■ **Consigne 1**: Dans l'article sur la cohabitation des retraités, reformulez sous forme de liste concise le paragraphe qui commence par « Ce mode d'habitat partagé a été initié » en gardant ses faits essentiels.
■ **Consigne 2**: Relevez dans l'article sur la cohabitation des retraités les trois exemples de cohabitation présentés dans la métropole bordelaise.
■ **Consigne 3**: Poursuivez l'article sur la cohabitation des retraités à la suite de sa dernière phrase.

:: Extrait de texte

Les anciens membres de Cocon 3S  Aquitaine mettent au point les derniers détails de leur nouvelle association, Les Cologis. (Photo P-M. Borgne/Rue89 Bordeaux)

Pour ne pas être seul(e)s et mutualiser des moyens d’existence, les retraité(e)s créent des co-habitations sur mesure. En voici trois exemples dans la métropole bordelaise : la colocation de Cocon3S, les logements intergénérationnels de Vivre avec, et la coopérative d’habitants des Boboyaka, qui organisent ce samedi une journée

Cocon3S, les triplettes de Ginko

« Vivre avec » : bon plan appart contre mamie-sitting

Les Boboyaka construisent leur retraite

 

Cocon3S, les triplettes de Ginko

Si le départ à la retraite a pu les angoisser un temps, les trois locataires de Cocon 3S Aquitaine ont enfin trouvé la sérénité, celle-là même que l’on pourrait attendre d’un repos bien mérité. Installées depuis un an dans un T5 de 93m2, avec jardin et terrasse, dans l’écoquartier de Ginko, Martine, Jeanne et Danièle, toutes les trois sexagénaires, sont ainsi les pionnières de la cohabitation entre seniors à Bordeaux.

Ce mode d’habitat partagé a été initié par Christiane Baumelle, psychosociologue résidant en Bretagne, suite à la canicule de 2003. Du fait de leur isolement et de leur fragilité, les ainés avaient été les principales victimes de cet été meurtrier – 14800 décès. L’association nationale Cocon3S est créée pour encourager les seniors à rejoindre des petits groupes d’habitats partagés.

« Christiane m’ayant dit qu’il n’y avait rien à Bordeaux ni personne pour monter une association locale, j’ai lancé l’affaire avec celles qui l’avaient également contactée pour se renseigner, explique Martine. En mars 2012, on a créé Cocon3S Aquitaine. »

Les trois retraitées relèvent leurs manches et montent ex nihilo le projet d’un cocon à Bordeaux. Puis Jeanne, Martine et Danièle apprennent à se connaître pendant 9 mois, autour de la même envie de créer et d’expérimenter quelque chose.

« Je n’ai pas mis une annonce sur le Bon Coin pour chercher une cohabitation, souligne Jeanne. Ça ne se fait pas comme ça. J’ai essayé de rencontrer d’autres personnes qui étaient aussi dans ce désir-là et on a donc travaillé ensemble à envisager concrètement une cohabitation. »

Ainsi, chaque mercredi après-midi, pendant 4 mois, elles ont tout mis sur la table, explique Martine :

« On a passé en revue tous les sujets du quotidien qui nous passaient par la tête. Par exemple, est-ce qu’on veut une maison en ville ou à la campagne ? En ville, on sera proche des transports en commun…  Avec une seule contrainte et une évidence, le respect de l’autre. »

L’écoquartier Ginko leur apparaît alors comme l’endroit idéal. Proche de toutes les commodités (transports, commerces, soins…), elles trouvent le cadre de vie propice à leur bien-être de jeunes retraitées. Elles repèrent une maison au bord du lac, avec des parties privatives pour chacune, plus cuisine, salon, salle à manger, terrasse et jardin. Malgré son originalité, le dossier est retenu par les bailleurs.

::::
:: Données fournies

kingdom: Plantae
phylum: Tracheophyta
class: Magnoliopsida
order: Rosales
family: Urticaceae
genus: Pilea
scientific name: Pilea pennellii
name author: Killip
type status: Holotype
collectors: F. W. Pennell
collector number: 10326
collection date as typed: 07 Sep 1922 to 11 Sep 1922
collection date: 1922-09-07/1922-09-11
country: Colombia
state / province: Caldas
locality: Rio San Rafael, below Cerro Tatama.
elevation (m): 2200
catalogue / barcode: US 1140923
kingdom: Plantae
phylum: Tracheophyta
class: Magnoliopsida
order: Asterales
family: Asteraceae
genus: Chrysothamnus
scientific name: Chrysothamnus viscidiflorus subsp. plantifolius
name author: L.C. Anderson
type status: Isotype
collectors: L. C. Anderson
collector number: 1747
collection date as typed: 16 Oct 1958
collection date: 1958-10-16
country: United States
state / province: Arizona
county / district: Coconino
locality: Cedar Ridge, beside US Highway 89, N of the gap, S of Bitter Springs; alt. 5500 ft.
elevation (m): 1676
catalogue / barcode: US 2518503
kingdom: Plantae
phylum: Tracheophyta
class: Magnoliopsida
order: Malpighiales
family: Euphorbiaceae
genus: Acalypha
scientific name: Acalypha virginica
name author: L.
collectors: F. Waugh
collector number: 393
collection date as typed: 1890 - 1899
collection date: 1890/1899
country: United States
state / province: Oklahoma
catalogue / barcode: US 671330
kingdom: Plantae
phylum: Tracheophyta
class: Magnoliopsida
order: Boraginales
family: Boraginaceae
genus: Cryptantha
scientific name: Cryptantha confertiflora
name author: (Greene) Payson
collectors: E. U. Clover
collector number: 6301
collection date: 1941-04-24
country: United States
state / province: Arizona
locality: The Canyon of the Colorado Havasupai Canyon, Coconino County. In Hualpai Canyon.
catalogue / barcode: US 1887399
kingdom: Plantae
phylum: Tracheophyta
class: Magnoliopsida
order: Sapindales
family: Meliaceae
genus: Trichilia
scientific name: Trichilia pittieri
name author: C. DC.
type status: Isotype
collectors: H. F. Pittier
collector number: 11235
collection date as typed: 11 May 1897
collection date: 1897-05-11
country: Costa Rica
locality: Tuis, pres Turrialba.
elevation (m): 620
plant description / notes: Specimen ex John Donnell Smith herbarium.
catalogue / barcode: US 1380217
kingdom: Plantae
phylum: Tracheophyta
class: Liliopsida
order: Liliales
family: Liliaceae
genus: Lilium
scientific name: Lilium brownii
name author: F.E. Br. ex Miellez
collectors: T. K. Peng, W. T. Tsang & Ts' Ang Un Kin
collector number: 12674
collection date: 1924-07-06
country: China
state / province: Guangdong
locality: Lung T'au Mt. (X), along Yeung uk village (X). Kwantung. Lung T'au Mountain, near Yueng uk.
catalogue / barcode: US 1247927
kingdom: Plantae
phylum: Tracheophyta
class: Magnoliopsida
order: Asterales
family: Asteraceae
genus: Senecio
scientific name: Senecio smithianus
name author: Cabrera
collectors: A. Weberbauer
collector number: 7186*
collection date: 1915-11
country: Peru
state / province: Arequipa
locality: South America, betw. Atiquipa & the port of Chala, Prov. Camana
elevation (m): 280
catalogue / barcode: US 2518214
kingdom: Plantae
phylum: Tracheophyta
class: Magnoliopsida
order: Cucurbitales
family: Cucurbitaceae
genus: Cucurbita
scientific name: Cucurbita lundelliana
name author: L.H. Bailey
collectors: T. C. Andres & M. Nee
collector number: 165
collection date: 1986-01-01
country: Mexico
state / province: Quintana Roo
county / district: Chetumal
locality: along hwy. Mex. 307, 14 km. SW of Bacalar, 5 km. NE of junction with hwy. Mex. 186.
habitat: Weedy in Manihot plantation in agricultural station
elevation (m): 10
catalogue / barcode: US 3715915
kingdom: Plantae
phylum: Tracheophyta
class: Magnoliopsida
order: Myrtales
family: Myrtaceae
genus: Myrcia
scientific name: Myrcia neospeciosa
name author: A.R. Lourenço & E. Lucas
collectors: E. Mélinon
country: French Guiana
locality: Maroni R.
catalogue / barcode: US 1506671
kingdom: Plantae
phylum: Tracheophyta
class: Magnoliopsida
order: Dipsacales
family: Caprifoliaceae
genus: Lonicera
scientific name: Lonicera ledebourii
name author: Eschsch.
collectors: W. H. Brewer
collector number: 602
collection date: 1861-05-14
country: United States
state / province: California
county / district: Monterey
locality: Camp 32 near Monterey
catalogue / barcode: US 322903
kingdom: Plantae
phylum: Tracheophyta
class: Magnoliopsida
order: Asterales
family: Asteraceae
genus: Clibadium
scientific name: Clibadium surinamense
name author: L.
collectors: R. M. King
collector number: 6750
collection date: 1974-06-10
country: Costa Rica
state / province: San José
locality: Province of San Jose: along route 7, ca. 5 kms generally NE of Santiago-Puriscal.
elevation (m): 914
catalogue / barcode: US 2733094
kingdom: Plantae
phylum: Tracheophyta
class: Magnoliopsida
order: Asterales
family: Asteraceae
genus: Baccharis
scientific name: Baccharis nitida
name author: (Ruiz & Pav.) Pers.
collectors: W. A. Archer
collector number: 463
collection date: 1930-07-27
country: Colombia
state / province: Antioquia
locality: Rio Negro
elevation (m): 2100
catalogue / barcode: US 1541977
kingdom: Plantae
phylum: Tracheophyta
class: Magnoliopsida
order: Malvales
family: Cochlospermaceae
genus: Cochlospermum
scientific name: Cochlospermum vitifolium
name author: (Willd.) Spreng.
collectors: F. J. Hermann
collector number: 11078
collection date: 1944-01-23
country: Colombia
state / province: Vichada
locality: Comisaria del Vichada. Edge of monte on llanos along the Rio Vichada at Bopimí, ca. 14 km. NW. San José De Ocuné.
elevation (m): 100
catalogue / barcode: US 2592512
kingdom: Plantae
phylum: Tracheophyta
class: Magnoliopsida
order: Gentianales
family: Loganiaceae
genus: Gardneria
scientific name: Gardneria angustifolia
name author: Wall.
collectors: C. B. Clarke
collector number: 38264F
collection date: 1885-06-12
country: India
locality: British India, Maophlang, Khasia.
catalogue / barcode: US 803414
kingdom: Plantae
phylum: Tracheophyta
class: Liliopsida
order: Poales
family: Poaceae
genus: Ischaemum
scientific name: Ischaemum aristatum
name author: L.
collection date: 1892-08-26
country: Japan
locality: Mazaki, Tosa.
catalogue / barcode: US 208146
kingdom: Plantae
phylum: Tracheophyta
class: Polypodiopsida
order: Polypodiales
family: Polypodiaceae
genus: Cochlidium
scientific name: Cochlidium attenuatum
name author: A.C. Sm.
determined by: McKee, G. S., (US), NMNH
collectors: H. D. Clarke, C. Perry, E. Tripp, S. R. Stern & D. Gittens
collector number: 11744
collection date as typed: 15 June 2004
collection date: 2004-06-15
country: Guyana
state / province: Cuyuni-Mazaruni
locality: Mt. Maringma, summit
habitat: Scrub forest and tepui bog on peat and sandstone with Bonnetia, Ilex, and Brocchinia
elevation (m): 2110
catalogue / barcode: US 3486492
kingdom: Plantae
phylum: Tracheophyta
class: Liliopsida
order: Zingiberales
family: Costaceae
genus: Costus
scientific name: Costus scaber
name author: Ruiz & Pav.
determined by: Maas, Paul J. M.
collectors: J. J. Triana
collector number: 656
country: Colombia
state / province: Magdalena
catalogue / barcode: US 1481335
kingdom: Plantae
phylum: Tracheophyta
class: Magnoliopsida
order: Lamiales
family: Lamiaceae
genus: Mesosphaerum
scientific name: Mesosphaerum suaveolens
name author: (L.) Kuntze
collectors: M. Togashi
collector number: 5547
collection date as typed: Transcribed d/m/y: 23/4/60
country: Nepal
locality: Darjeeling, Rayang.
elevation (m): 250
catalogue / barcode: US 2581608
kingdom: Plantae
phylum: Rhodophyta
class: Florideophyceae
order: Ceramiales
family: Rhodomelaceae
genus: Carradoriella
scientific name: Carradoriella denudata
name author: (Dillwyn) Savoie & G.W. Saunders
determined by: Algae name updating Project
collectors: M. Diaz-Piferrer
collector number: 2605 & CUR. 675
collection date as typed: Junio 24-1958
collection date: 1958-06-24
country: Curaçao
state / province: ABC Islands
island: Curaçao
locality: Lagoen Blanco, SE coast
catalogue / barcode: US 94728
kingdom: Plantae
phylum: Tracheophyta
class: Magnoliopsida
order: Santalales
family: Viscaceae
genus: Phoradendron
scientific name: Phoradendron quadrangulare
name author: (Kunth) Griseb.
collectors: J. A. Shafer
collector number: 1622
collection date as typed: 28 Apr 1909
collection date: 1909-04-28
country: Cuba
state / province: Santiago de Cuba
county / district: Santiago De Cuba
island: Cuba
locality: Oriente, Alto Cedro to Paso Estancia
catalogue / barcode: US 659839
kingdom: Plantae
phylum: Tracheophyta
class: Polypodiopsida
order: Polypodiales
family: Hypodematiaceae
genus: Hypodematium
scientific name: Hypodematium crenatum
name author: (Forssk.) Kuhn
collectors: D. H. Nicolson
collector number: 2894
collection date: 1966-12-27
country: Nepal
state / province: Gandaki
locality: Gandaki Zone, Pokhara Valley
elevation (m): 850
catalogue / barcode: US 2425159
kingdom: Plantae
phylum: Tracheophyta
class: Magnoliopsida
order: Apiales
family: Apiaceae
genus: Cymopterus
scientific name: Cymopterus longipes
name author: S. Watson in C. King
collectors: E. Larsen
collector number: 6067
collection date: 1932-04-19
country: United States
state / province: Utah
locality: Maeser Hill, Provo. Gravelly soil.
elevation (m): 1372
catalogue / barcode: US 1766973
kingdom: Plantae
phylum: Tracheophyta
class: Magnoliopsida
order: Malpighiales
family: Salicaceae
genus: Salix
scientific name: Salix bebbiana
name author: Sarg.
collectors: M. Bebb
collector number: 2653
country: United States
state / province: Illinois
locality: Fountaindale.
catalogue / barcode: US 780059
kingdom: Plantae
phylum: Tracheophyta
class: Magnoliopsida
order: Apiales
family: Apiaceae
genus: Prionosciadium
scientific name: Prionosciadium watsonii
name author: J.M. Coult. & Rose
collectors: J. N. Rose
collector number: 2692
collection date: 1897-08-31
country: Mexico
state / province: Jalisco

::::

■ **Corrigé 1**:
- Initiatrice : Christiane Baumelle, psychosociologue résidant en Bretagne.
- Origine : la canicule de 2003, dont les aînés ont été les principales victimes en raison de leur isolement et de leur fragilité (14 800 décès).
- Suite : création de l'association nationale Cocon3S pour encourager les seniors à rejoindre de petits groupes d'habitats partagés.

■ **Corrigé 2**:
- la colocation de Cocon3S
- les logements intergénérationnels de Vivre avec
- la coopérative d'habitants des Boboyaka

■ **Corrigé 3**:
Si aujourd’hui le soleil est au beau fixe sur la cohabitation, le trio anticipe d’éventuelles animosités en organisant un apéro en soirée, où chacune peut dire ce qu’elle ressent. C’est une recette efficace qui, selon elles, permet de ne pas réagir sous le coup de l’emportement. Et si malgré tout, l’une d’elles décidait de quitter la cohabitation, cela n’aurait pas d’incidence sur son existence même puisqu’elles se sont engagées, en signant le bail solidaire, à continuer de payer l’intégralité du loyer en attendant de trouver une nouvelle locataire.

Mamie Gâteaux et Mère la rigueur

Ainsi en s’installant ensemble, les trois aînées n’ont pas seulement mis un terme à leur isolement passé, elles ont aussi réussi à créer les conditions de leur bien-être moral et physique. Indépendantes et solidaires, toutes sont en effet ravies de savoir qu’elles peuvent dorénavant compter l’une sur l’autre. Il faut par ailleurs savoir que si les femmes de 80 ans sont 7 fois plus nombreuses que leurs homologues masculins, le montant des retraites des femmes est bien plus faible que celui des hommes.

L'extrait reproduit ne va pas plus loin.